The required answer is the count of lines in the records that contain "labels", with no other text.

Records for the task:
++++++++++++++++++++
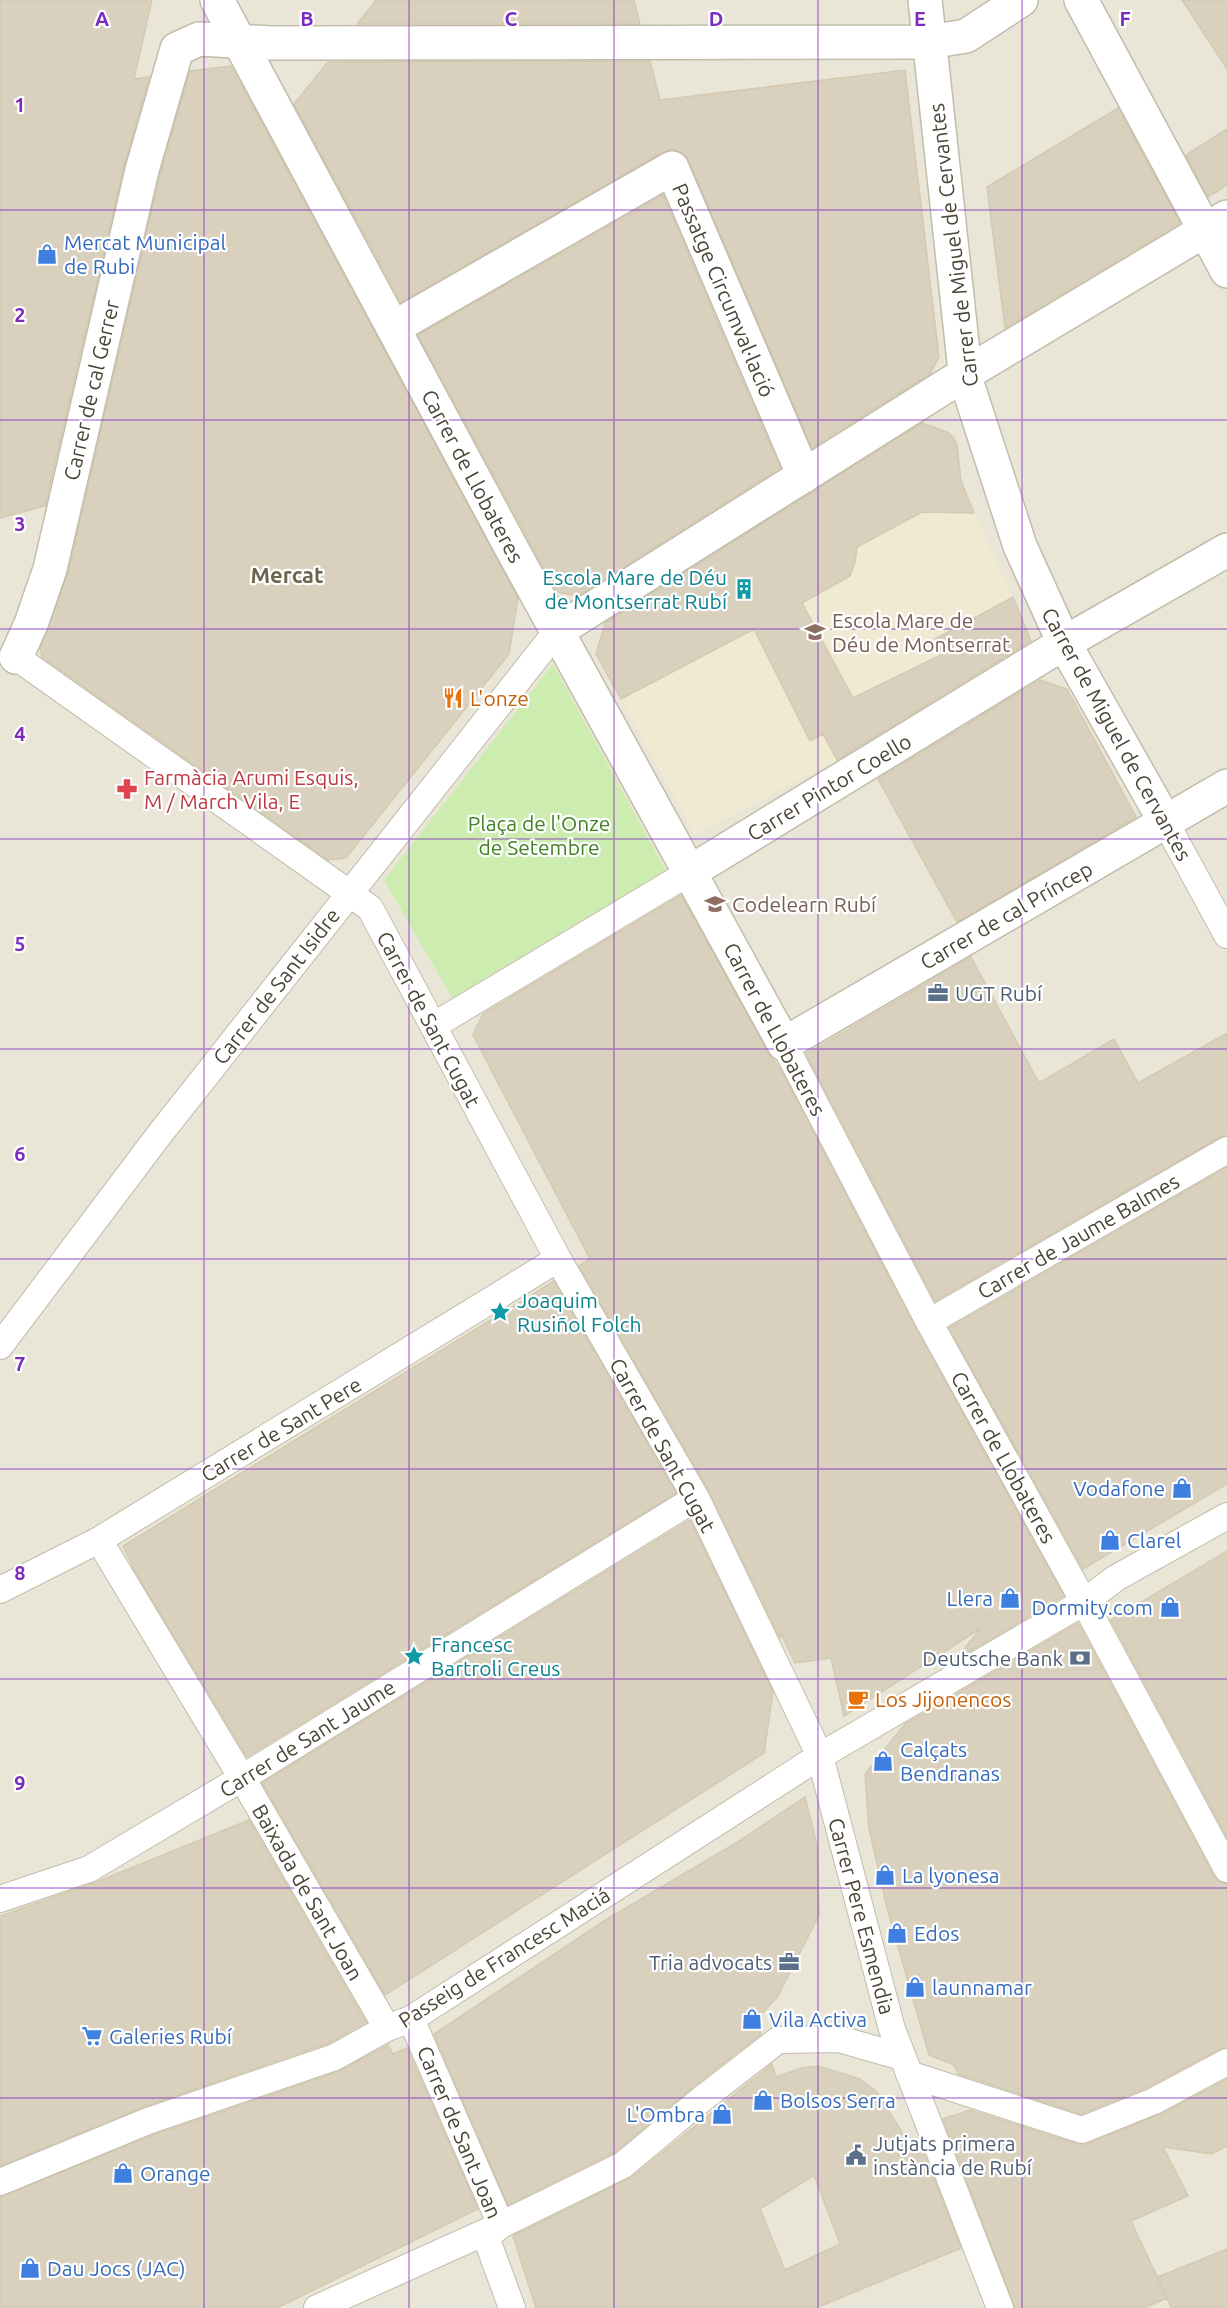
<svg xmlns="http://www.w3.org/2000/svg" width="1227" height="2308" viewBox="0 0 1227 2308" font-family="Ubuntu,sans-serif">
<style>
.residential{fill:#eae6d7}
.education{fill:#f0ead3}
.green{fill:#cdedb0}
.building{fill:#d9d0be;stroke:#d4c9b1;stroke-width:1.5;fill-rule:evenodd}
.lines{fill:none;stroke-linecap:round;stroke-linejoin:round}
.pedestrian-casing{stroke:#c2bcab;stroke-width:28}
.minor-casing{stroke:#c2bcab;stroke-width:36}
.tertiary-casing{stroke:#c2bcab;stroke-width:36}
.pedestrian{stroke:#fff;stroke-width:26}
.minor{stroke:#fff;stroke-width:33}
.tertiary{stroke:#fff;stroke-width:33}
.grid{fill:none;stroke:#7b2cbf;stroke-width:1.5;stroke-opacity:0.55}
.labels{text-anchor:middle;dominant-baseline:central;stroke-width:4.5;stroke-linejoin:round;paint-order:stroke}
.shop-label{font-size:21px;fill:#366cbe;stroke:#fff;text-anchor:start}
.street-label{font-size:21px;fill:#4b4537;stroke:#fff}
.culture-label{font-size:21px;fill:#0d838f;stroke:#fff;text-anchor:start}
.education-label{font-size:21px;fill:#785e54;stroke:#fff;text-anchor:start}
.food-label{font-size:21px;fill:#c56008;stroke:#fff;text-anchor:start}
.health-label{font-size:21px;fill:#be3a42;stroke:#fff;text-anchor:start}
.park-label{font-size:21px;fill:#418224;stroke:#fff}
.service-label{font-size:21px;fill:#4e5e75;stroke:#fff;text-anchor:start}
.neighbourhood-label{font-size:22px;font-weight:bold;fill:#6e644d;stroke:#fff}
.grid-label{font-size:20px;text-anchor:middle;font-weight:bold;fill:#7b2cbf;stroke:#fff;stroke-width:4.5;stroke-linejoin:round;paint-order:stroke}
</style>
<rect width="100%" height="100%" fill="#f6f3ea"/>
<path class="residential" d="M 0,0 L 1227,0 L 1227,2308 L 0,2308 Z"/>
<path class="education" d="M 938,428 L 947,432 L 954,438 L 961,481 L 1032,643 L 837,760 L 695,835 L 596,654 L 606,621 L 925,429 Z"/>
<path class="green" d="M 553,664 L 666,871 L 452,998 L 384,880 Z"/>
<path class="building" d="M 0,0 L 152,0 L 134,79 L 149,77 L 124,166 L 45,506 L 0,518 Z
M 376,0 L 634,0 L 640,24 L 357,24 Z
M 1182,0 L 1227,0 L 1227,69 Z
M 650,61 L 660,100 L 905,70 L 939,357 L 930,374 L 812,448 L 689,161 L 683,153 L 673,149 L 663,152 L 401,302 L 294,104 L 328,62 Z
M 231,66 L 518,598 L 509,654 L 346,858 L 328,860 L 42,657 L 40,648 L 68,573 L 160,175 L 190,71 Z
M 1118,108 L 1180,223 L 1005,328 L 987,187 Z
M 1227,129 L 1227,185 L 1208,197 L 1186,155 Z
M 663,195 L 780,468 L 578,596 L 557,592 L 418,335 Z
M 922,423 L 947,432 L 954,438 L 957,445 L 961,481 L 974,513 L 922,512 L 857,547 L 855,562 L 850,576 L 802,603 L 853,698 L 943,654 L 935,639 L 1013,597 L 1031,641 L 837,760 L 823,734 L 810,741 L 754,629 L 621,699 L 596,654 L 605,623 Z
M 1040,680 L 1067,689 L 1136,817 L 957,922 L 878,779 Z
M 681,895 L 768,1053 L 781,1070 L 916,1329 L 1064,1596 L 956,1659 L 981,1628 L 844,1716 L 831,1658 L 795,1663 L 781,1634 L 780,1638 L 709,1491 L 579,1266 L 590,1259 L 473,1035 L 483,1014 Z
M 971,957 L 1039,1083 L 1114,1039 L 1138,1083 L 1227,1033 L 1227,1135 L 1220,1137 L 935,1301 L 806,1054 Z
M 1227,1167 L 1227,1484 L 1083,1569 L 949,1328 Z
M 554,1281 L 676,1493 L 247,1757 L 134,1570 L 123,1546 Z
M 690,1520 L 773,1692 L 764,1753 L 385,1995 L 262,1783 Z
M 1227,1551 L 1227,1837 L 1111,1620 Z
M 1078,1623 L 1214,1876 L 1220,1882 L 1227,1884 L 1227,2047 L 1220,2049 L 1148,2087 L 1081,2114 L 958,2074 L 954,2065 L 929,2055 L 887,1908 L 869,1828 L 865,1774 L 905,1724 Z
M 805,1797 L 817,1845 L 819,1915 L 778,1996 L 756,2020 L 761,2034 L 693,2087 L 615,2152 L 508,2205 L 434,2034 L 604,1921 L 736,1843 Z
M 249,1820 L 366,2022 L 329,2043 L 143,2107 L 0,2166 L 0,1916 L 94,1883 Z
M 388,2045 L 393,2054 L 407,2048 L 478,2209 L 277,2308 L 0,2308 L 0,2197 L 153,2135 L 340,2071 Z
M 772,2064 L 776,2077 L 802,2068 L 818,2066 L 860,2079 L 877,2092 L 913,2150 L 920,2143 L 961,2248 L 816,2308 L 536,2308 L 513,2236 L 632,2177 ZM 814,2175 L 840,2244 L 785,2270 L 760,2209 Z
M 1227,2079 L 1227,2146 L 1212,2154 L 1163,2147 L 1188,2196 L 1131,2221 L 1167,2298 L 1144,2308 L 1015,2308 L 943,2119 L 970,2110 L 1077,2144 L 1087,2144 L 1161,2114 Z
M 1227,2249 L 1227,2308 L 1171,2308 L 1158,2277 Z"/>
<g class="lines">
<g class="pedestrian-casing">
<path id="pedestrian" d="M 16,657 L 370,908 L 558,1259 L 696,1498 L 820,1756 L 892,2029 L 1000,2308
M 1166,823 L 1227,935
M 433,1026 L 690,872
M 784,1044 L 929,1322 L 1084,1602 L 1227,1869
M 929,1322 L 1227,1150
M 0,1346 L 159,1135 L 557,631
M 99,1540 L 242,1778 L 387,2028
M 0,1590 L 99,1540 L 558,1259
M 0,1899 L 89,1869 L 242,1778 L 696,1498
M 411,2019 L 501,2225
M 909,2074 L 1082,2130 L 1154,2101 L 1227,2062
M 0,2182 L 148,2121 L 335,2057 L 387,2028 L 411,2019 L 820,1756 L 1084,1602 L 1116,1578 L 1227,1516
M 501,2225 L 486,2237 L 512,2308
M 317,2308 L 501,2225 L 623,2165 L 702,2099 L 778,2040 L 839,2039 L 902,2057"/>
</g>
<g class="minor-casing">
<path id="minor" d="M 217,0 L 513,551 L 784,1044 L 1227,786
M 1081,0 L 1227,271
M 393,328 L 672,168 L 804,476
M 557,631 L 965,374 L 1227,217
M 16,657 L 31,624 L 50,569 L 142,170 L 177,49 L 199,39 L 271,43 L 929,42 L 966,36 L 1021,0
M 690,872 L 1064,643 L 1227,550"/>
</g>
<g class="tertiary-casing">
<path id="tertiary" d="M 925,0 L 966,380 L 1020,546 L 1064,643 L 1166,823"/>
</g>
<use href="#pedestrian" class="pedestrian"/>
<use href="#minor" class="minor"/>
<use href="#tertiary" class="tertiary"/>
</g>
<path class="grid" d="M 204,0 L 204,2308M 409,0 L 409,2308M 614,0 L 614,2308M 818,0 L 818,2308M 1022,0 L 1022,2308M 0,210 L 1227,210M 0,420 L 1227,420M 0,629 L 1227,629M 0,839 L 1227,839M 0,1049 L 1227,1049M 0,1259 L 1227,1259M 0,1469 L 1227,1469M 0,1679 L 1227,1679M 0,1888 L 1227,1888M 0,2098 L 1227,2098"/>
<defs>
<g id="shop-bare" transform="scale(1.62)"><path d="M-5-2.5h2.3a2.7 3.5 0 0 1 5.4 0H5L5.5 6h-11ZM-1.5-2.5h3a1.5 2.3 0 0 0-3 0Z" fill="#3f7fe0" stroke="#fff" stroke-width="2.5" paint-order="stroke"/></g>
<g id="building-bare" transform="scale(1.62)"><path d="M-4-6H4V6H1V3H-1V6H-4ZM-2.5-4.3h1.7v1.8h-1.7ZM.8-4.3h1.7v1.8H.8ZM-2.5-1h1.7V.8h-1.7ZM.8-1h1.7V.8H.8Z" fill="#0f9aa8" stroke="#fff" stroke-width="2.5" paint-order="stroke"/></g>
<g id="school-bare" transform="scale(1.62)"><path d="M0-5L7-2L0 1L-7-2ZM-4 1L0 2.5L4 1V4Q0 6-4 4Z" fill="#8d6e63" stroke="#fff" stroke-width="2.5" paint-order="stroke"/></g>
<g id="restaurant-bare" transform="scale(1.62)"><path d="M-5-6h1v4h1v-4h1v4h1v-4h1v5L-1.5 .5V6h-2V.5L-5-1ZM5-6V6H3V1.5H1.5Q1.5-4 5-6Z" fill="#e8710a" stroke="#fff" stroke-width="2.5" paint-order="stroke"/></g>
<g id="pharmacy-bare" transform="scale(1.62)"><path d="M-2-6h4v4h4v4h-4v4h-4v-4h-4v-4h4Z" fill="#e0444e" stroke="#fff" stroke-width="2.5" paint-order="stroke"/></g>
<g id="office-bare" transform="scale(1.62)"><path d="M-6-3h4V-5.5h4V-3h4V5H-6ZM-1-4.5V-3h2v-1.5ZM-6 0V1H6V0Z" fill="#5c6f8a" stroke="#fff" stroke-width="2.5" paint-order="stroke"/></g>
<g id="sight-bare" transform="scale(1.62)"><path d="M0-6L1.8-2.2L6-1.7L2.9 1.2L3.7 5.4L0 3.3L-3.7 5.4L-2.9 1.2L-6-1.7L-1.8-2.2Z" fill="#0f9aa8" stroke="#fff" stroke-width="2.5" paint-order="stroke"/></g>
<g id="bank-bare" transform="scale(1.62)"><path d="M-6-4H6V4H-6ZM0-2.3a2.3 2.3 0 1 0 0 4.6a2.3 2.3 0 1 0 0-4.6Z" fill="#5c6f8a" stroke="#fff" stroke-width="2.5" paint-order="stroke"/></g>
<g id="cafe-bare" transform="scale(1.62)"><path d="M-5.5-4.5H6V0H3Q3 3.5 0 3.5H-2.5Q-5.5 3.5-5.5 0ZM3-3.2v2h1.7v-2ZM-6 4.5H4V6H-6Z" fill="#e8710a" stroke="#fff" stroke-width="2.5" paint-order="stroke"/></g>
<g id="supermarket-bare" transform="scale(1.62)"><path d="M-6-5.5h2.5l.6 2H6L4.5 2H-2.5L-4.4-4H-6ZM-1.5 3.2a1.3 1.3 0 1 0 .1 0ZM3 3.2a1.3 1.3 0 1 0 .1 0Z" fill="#3f7fe0" stroke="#fff" stroke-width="2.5" paint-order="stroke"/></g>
<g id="civic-bare" transform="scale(1.62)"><path d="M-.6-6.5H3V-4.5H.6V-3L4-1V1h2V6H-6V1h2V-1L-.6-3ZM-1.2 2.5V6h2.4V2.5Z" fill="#5c6f8a" stroke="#fff" stroke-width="2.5" paint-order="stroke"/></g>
</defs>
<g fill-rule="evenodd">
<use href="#shop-bare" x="47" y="254"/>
<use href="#building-bare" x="744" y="589"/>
<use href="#school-bare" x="815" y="632"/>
<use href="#restaurant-bare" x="453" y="698"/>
<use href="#pharmacy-bare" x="127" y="789"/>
<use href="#school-bare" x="715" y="904"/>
<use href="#office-bare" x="938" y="993"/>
<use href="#sight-bare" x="500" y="1312"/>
<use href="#shop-bare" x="1182" y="1488"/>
<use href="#shop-bare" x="1110" y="1540"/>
<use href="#shop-bare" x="1010" y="1598"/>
<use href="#shop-bare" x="1170" y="1607"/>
<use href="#sight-bare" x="414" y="1656"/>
<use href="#bank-bare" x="1080" y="1658"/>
<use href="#cafe-bare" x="858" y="1699"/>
<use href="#shop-bare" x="883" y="1761"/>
<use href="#shop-bare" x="885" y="1875"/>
<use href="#shop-bare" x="897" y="1933"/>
<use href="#office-bare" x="789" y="1962"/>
<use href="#shop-bare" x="915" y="1987"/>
<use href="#shop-bare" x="752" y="2019"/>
<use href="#supermarket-bare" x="92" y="2036"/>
<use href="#shop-bare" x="763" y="2100"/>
<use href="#shop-bare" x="722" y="2114"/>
<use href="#civic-bare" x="856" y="2155"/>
<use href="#shop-bare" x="123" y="2173"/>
<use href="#shop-bare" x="30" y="2268"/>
</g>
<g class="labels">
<g class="shop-label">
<text x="64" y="242">Mercat Municipal<tspan x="64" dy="24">de Rubi</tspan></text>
<text x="1165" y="1488" text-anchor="end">Vodafone</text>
<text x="1127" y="1540">Clarel</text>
<text x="993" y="1598" text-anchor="end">Llera</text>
<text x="1153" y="1607" text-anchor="end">Dormity.com</text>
<text x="900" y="1749">Calçats<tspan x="900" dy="24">Bendranas</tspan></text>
<text x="902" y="1875">La lyonesa</text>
<text x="914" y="1933">Edos</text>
<text x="932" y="1987">launnamar</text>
<text x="769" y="2019">Vila Activa</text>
<text x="109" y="2036">Galeries Rubí</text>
<text x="780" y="2100">Bolsos Serra</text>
<text x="705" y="2114" text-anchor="end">L'Ombra</text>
<text x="140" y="2173">Orange</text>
<text x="47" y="2268">Dau Jocs (JAC)</text>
</g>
<g class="street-label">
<text transform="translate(953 245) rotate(-97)">Carrer de Miguel de Cervantes</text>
<text transform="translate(724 290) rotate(67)">Passatge Circumval·lació</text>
<text transform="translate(91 390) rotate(-77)">Carrer de cal Gerrer</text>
<text transform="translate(473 476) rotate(62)">Carrer de Llobateres</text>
<text transform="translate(1117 734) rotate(61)">Carrer de Miguel de Cervantes</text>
<text transform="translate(829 787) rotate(-31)">Carrer Pintor Coello</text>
<text transform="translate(1006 915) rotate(-30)">Carrer de cal Príncep</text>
<text transform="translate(276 986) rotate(-52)">Carrer de Sant Isidre</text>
<text transform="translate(429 1019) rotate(62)">Carrer de Sant Cugat</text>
<text transform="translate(775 1029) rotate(62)">Carrer de Llobateres</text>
<text transform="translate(1078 1236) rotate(-30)">Carrer de Jaume Balmes</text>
<text transform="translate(281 1429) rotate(-31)">Carrer de Sant Pere</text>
<text transform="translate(663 1445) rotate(61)">Carrer de Sant Cugat</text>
<text transform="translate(1004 1457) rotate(61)">Carrer de Llobateres</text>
<text transform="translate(307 1738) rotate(-32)">Carrer de Sant Jaume</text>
<text transform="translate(308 1892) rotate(60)">Baixada de Sant Joan</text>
<text transform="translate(862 1916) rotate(75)">Carrer Pere Esmendia</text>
<text transform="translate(504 1957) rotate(-32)">Passeig de Francesc Maciá</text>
<text transform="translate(460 2132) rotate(67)">Carrer de Sant Joan</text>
</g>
<g class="culture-label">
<text x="727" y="577" text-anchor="end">Escola Mare de Déu<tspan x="727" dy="24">de Montserrat Rubí</tspan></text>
<text x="517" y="1300">Joaquim<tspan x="517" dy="24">Rusiñol Folch</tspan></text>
<text x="431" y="1644">Francesc<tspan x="431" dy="24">Bartroli Creus</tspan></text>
</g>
<g class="education-label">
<text x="832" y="620">Escola Mare de<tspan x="832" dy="24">Déu de Montserrat</tspan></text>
<text x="732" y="904">Codelearn Rubí</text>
</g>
<g class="food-label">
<text x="470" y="698">L'onze</text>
<text x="875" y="1699">Los Jijonencos</text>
</g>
<g class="health-label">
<text x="144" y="777">Farmàcia Arumi Esquis,<tspan x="144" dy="24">M / March Vila, E</tspan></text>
</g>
<g class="park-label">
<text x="539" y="823">Plaça de l'Onze<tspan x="539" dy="24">de Setembre</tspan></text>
</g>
<g class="service-label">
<text x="955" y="993">UGT Rubí</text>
<text x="1063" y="1658" text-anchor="end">Deutsche Bank</text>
<text x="772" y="1962" text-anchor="end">Tria advocats</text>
<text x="873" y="2143">Jutjats primera<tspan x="873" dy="24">instància de Rubí</tspan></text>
</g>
<g class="neighbourhood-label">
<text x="287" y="574">Mercat</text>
</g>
</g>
<g class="grid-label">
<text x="102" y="26">A</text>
<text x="307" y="26">B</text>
<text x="511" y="26">C</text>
<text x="716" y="26">D</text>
<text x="920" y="26">E</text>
<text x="1125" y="26">F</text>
<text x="20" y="112">1</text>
<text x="20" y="322">2</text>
<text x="20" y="531">3</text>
<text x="20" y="741">4</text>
<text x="20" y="951">5</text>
<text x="20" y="1161">6</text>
<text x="20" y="1371">7</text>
<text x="20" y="1580">8</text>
<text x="20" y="1790">9</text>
</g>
</svg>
++++++++++++++++++++
Exercise output:
2